Firstly, make sure your site is optimised from a local SEO perspective. This means ensuring town, city or even county names in your content and metadata for each page. Let Google (and others!) know where you are. You can even go as far as creating location-specific pages, blogs or content if that’s appropriate for your business. Do everything you can to rank for that location, because local voice searches have a huge buying potential.

Something to Bear in Mind

Before you all go rushing off to optimise your content and mobile sites for voice searchers, there’s something else we need to talk about. It can be very tempting when talking about optimising for search engines and SEO in general to disregard almost every other engine that isn’t Google. This would be a very dangerous game when working with voice search though. Whilst Google’s own devices and Apple’s Siri both use Google as their default search engine, Amazon’s Alexa and Microsoft’s Cortana (two major players) use Bing. And, in fact, Siri uses Bing for image searches still.

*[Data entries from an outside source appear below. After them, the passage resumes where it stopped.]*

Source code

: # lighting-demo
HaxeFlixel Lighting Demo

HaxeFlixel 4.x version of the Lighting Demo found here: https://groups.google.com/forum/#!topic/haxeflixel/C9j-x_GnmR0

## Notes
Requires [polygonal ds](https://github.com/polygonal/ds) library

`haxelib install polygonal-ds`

It goes further. When considering local searches especially, Siri uses Apple Maps while Cortana and Alexa use Bing Places for business and Bing Maps. You need to think about more than just Google My Business and Google Maps. So, make sure your Bing Places listing is up-to-date and correct, as well as your listing on Apple Maps. You could even take a look at Bing’s own SEO tools to check everything is set up correctly. If you wanted to be extra thorough you could use schema.org markup, but that is a topic we will get into another time!

Whilst this is absolutely something you should factor in, it shouldn’t be ushering in a sense of panic. Although not all devices use Google by default, the other search engines and map functions will pick up on a lot of the same things that Google does.

Time to Optimise

We think it’s fairly unlikely that next year (2020) 50% of all searches will be conducted by voice. But voice search is certainly here to stay and will become more and more significant. Ignore it at your peril. Alternatively, make some small adjustments to the content you create for your website and capitalise on a significant new source of traffic. Voice search is particularly exciting for local business – it just makes sense to use digital assistants in that way! So, go and make sure your local SEO is up to scratch. You don’t want to miss out on those customers.